Louisiana Dept. of Wildlife and Fisheries shares latest report of loss linked to Bonnet Carre Spillway opening

Fisherman still feeling effects of spillway opening

YSCLOSKEY, La. (WVUE) - According to the Louisiana Department of Wildlife and Fisheries Department, local fisheries are still feeling the effects from the opening of the Bonnet Carre Spillway.

However, the report says local rivers are returning to normal .

“This is the worst I’ve ever seen it in my life,” Shrimper Charles Robin said.

Robin is a shrimper in Yscloskey. He said his catch dropped by more than half this year compared to last.

“Last year on average I’d catch a thousand or 1,200 pounds a day on a slow day.

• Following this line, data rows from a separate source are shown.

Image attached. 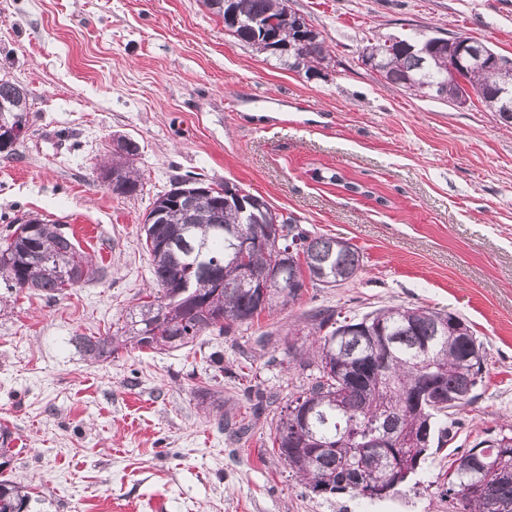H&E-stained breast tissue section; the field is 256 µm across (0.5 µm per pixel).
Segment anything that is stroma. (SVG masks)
I'll return each instance as SVG.
<instances>
[{
  "mask_svg": "<svg viewBox=\"0 0 512 512\" xmlns=\"http://www.w3.org/2000/svg\"><path fill=\"white\" fill-rule=\"evenodd\" d=\"M289 5L326 42L320 75L241 45L203 0H0V77L30 105L17 155H0V237L15 218L46 217L102 271L55 298L0 282V424L16 437L6 471L31 480L49 512H452L450 452L512 426V132L481 104L412 94L362 60L368 39L417 32L512 58V0ZM280 99L308 109L277 111ZM121 136L141 147L145 188L133 199L98 177ZM318 169L360 192L315 179ZM197 175L349 240L360 272L307 285L246 329L90 361L76 337L113 330L153 287L142 225L155 195ZM399 305L471 326L487 357L476 399L393 496L311 495L269 442L302 383L288 349L310 343L315 310ZM204 384L236 417L246 387L274 402L232 437L200 401Z\"/></svg>",
  "mask_w": 512,
  "mask_h": 512,
  "instance_id": "35a3bbf8",
  "label": "stroma"
}]
</instances>
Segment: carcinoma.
<instances>
[{
	"label": "carcinoma",
	"instance_id": "carcinoma-1",
	"mask_svg": "<svg viewBox=\"0 0 512 512\" xmlns=\"http://www.w3.org/2000/svg\"><path fill=\"white\" fill-rule=\"evenodd\" d=\"M289 0H233L239 18L230 27L242 45L259 52L268 49L266 25L273 27L278 42L293 43L303 36V53H278L295 71L313 72L327 61L325 41L303 15L290 9ZM426 45L420 54L414 45ZM376 56L373 68L390 84L432 98L454 101L459 87L448 85V46L424 37L411 41L392 38L368 43ZM464 85L504 125H512V110L502 107L497 90L512 86V60L488 68H474L462 75ZM29 99L17 83L0 78V153L15 154L20 136L4 126L26 128ZM137 141L121 137L112 149V163L104 177L112 194L120 198L142 195V175L133 168L139 155ZM183 188L191 198H179ZM240 186L226 182L216 186L200 177L174 183L157 195L150 214L156 218L143 225V246L152 262L157 296L130 311L111 336H79L77 343L89 359L105 361L131 344L139 349L164 350L194 342L200 336H222L249 326L262 311L285 309L302 295L304 274L309 281L336 287L354 279L361 267L359 251L347 240L312 235L292 217L277 212L262 197L259 206L242 211ZM264 226L263 242L248 245L250 264L274 265L279 285L270 289L263 309L248 288L247 270L235 262L241 239L257 225ZM301 252L291 253L294 242ZM93 267L74 236L61 224L35 217L16 221V228L0 240V278L16 290L62 295L66 286L92 280ZM316 339L308 349L292 356L306 385L289 400L286 413L276 423L270 442L280 459L305 489L318 495L351 492L362 496L360 486L386 489L395 476L390 457L417 458L431 448L448 443L450 411L468 404V394L455 404L447 394L469 380L471 390L482 382L485 362L471 359L474 346H482L470 326L459 316L419 307L387 306L358 315L350 311L318 310L309 316ZM390 349L389 382L377 385L371 358ZM198 395L211 399L217 424L235 435L247 426L224 417V401L206 387ZM390 422L403 438L386 447L372 448L378 422ZM493 447L480 441L464 449L451 462L453 474L444 495L455 512H492L489 500L512 504V456L508 470L496 477L485 492L469 487L480 475L460 461H474L475 450ZM0 462V512H34L41 503L32 485L4 475Z\"/></svg>",
	"mask_w": 512,
	"mask_h": 512
}]
</instances>
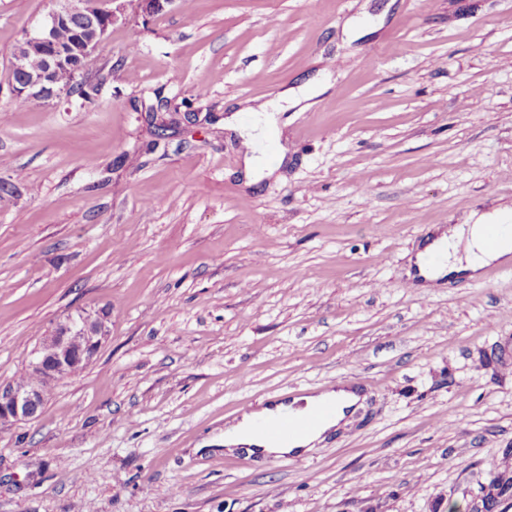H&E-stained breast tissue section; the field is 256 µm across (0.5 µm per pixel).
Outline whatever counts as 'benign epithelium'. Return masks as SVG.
I'll return each instance as SVG.
<instances>
[{"mask_svg": "<svg viewBox=\"0 0 512 512\" xmlns=\"http://www.w3.org/2000/svg\"><path fill=\"white\" fill-rule=\"evenodd\" d=\"M132 1L145 16L164 10L174 0H105V6L79 14L71 0H62L60 10L49 14L32 34L27 35L16 48L11 64L12 73L22 74L19 80L11 79L14 94L27 100L46 102L63 94L64 89L56 82L61 68L81 71L79 61L94 56L99 44L124 14L125 3ZM82 16L85 28L63 47L55 40L59 26ZM38 54L43 66L35 71L27 67L28 58ZM108 313L100 310L95 314L79 312L60 321L42 338L37 351L29 361L35 381L24 385L0 388V425L15 424L35 419L43 403V385L61 377L70 376L89 364L109 335Z\"/></svg>", "mask_w": 512, "mask_h": 512, "instance_id": "1", "label": "benign epithelium"}]
</instances>
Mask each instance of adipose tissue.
Here are the masks:
<instances>
[{
    "label": "adipose tissue",
    "mask_w": 512,
    "mask_h": 512,
    "mask_svg": "<svg viewBox=\"0 0 512 512\" xmlns=\"http://www.w3.org/2000/svg\"><path fill=\"white\" fill-rule=\"evenodd\" d=\"M326 89L325 84L290 88L278 93L274 99L262 103L255 109L254 121L250 127L240 129L239 134L247 147H255L274 123L275 113L309 101ZM512 217V207L503 206L474 219L470 224H451L437 228L433 238L415 255L414 264L426 284H436L444 278H478L482 269L491 263L512 261V239L503 238L490 242L487 227ZM437 253L442 257L435 267L425 265L428 254ZM362 399L353 387L325 389L315 394L304 395L290 403H270L252 410L248 415L235 419L224 428V447L227 451H243L263 457L302 455L314 449L324 440L326 434L346 425ZM336 405L333 415L322 420L302 438L292 441L273 440L259 434L257 422H271L281 415L291 413L303 415L325 403Z\"/></svg>",
    "instance_id": "ef3b65f1"
}]
</instances>
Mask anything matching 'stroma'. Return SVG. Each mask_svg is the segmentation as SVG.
<instances>
[{"instance_id":"1","label":"stroma","mask_w":512,"mask_h":512,"mask_svg":"<svg viewBox=\"0 0 512 512\" xmlns=\"http://www.w3.org/2000/svg\"><path fill=\"white\" fill-rule=\"evenodd\" d=\"M59 7L0 0V387L68 314L110 337L0 428V512H480L512 476V270L424 290L410 259L512 204V0L130 9L94 103L29 102L12 54ZM325 70L250 180L225 117ZM332 379L365 400L313 451H225L242 405Z\"/></svg>"}]
</instances>
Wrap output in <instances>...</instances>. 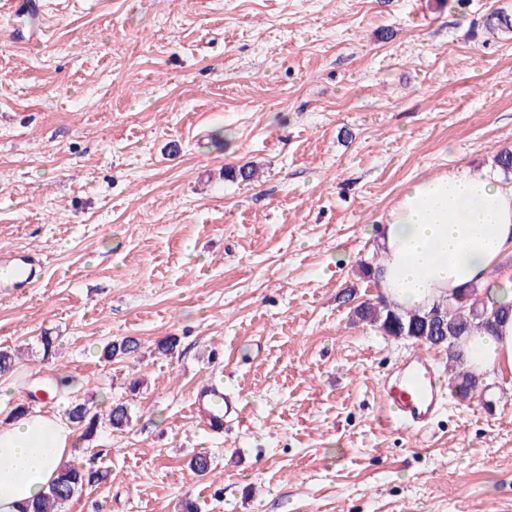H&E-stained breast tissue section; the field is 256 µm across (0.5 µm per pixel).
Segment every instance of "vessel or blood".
<instances>
[{
  "mask_svg": "<svg viewBox=\"0 0 512 512\" xmlns=\"http://www.w3.org/2000/svg\"><path fill=\"white\" fill-rule=\"evenodd\" d=\"M14 272L9 285L21 291L35 287L40 280L39 264L26 254L8 262ZM387 422L407 431L428 427L443 408V397L437 386L435 369L421 355L404 360L392 377L385 380L381 392ZM194 416L216 429L225 421L243 424L242 401L232 392L210 384L199 388L191 403Z\"/></svg>",
  "mask_w": 512,
  "mask_h": 512,
  "instance_id": "vessel-or-blood-1",
  "label": "vessel or blood"
}]
</instances>
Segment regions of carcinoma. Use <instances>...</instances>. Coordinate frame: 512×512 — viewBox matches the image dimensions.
Masks as SVG:
<instances>
[{
	"mask_svg": "<svg viewBox=\"0 0 512 512\" xmlns=\"http://www.w3.org/2000/svg\"><path fill=\"white\" fill-rule=\"evenodd\" d=\"M486 26L504 33H512V16L497 11L486 18ZM476 286L457 289L451 297L437 303L428 310L404 311L397 304L379 296L376 301H363L354 309V317L376 328L385 336L409 338L428 346H438L448 353L450 369L448 386L463 400H471L482 393V378L471 372L464 361L460 341L474 333H490L501 322L512 318V303H488L475 298ZM141 348L137 338L124 337L110 341L102 351V358L111 362L116 359H130ZM66 416L80 432L79 443L74 454L84 452L81 445L90 442L97 435L102 423H107L114 431H121L130 422L128 406L121 403L111 405L106 420L91 412L88 404L79 400L71 402ZM192 472L204 476L212 472L210 457L205 452L195 454L190 462ZM105 475L92 463H70L63 467L49 491L32 500L25 512H62L65 505Z\"/></svg>",
	"mask_w": 512,
	"mask_h": 512,
	"instance_id": "cac0c4a2",
	"label": "carcinoma"
}]
</instances>
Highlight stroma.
I'll return each mask as SVG.
<instances>
[{
	"label": "stroma",
	"mask_w": 512,
	"mask_h": 512,
	"mask_svg": "<svg viewBox=\"0 0 512 512\" xmlns=\"http://www.w3.org/2000/svg\"><path fill=\"white\" fill-rule=\"evenodd\" d=\"M33 1L0 10V254L45 268L0 296V422L131 415L64 512H512V380L405 431L381 379L417 351L447 375L445 351L352 319L402 190L512 149V35L485 29L512 0H41L35 29ZM125 336L137 358L101 360ZM207 383L245 427L192 417Z\"/></svg>",
	"instance_id": "35a3bbf8"
}]
</instances>
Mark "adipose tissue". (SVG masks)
<instances>
[{"label":"adipose tissue","instance_id":"obj_1","mask_svg":"<svg viewBox=\"0 0 512 512\" xmlns=\"http://www.w3.org/2000/svg\"><path fill=\"white\" fill-rule=\"evenodd\" d=\"M382 261L378 286L399 308L427 309L465 284L481 298L512 302V179L462 168L422 175L405 188L370 243ZM474 374L512 372V319L465 338ZM76 438L36 409L0 427V512H21L45 492Z\"/></svg>","mask_w":512,"mask_h":512}]
</instances>
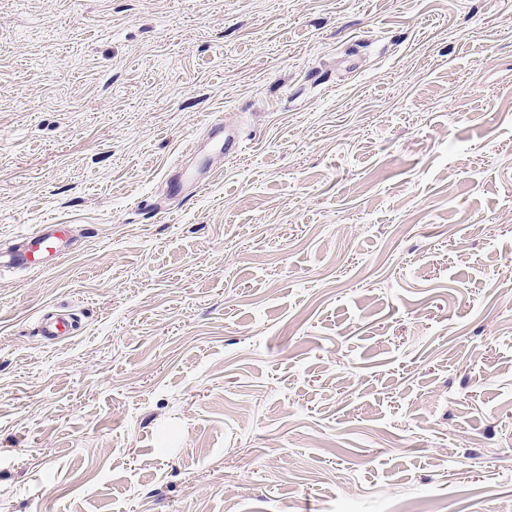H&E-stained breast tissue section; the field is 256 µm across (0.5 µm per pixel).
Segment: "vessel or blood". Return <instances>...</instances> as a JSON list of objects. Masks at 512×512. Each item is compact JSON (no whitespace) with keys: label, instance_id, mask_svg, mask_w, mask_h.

Now, you can’t even catch 500 pounds,” Robin said.

According to Wildlife and Fisheries, brown shrimp landings are down 34 to 44 percent compared to the five year average.

St. Bernard Parish President Guy McInnis said he's actively pushing for an Emergency Fisheries Declaration in Washington, D.C.

“Our basin is most affected, but that’s across the state. Remember, we are most affected, so our numbers are even higher than that,” said McInnis, “Because we’re closer to the Bonnet Carre, and this is where all that water’s coming.”

State data showed the blue crabs catch declined 14 to 84 percent across different bodies of water.

“Blue crab, what we have seen is that there are different amounts of impact in different parts of the state. This is not just a Mississippi flood this year. We had impacts in the Mississippi, high rivers in Pearl, and high rivers in the Sabine,” said Harry Blanchet with the Department of Wildlife and Fisheries said.

This also dramatically affected how much fisherman caught black drum, which showed a 51 percent decline.

"We knew what those numbers were going to be. it's like a storm being out in the gulf, and it's coming, and it's going to have so much damage. we know that already," McInnis said.

Perhaps the most impacted are oysters--mortality rates in the report ranged as high as 100 percent in several areas across the state.

“They’re not coming back for another four years, so it’s going to be zero today and t’s going to be zero 12 months from now,” McInnis said.

The Emergency Fisheries Declaration requires 12 months of data before federal relief can be granted.

In the meantime, fishermen like Robin say they'll catch what they can.

"I'm going to do it as long as I can until my pocketbook tells me hey, I'm going to have to go get a job until things get better, but I'm a dying breed.Ii got all kinds of fight in me, so we're just going to keep on fighting," Robin said.

McInnis said he’ll be headed back to D.C. next month to talk to Secretary of Commerce Wilbur Ross to push for the emergency declaration.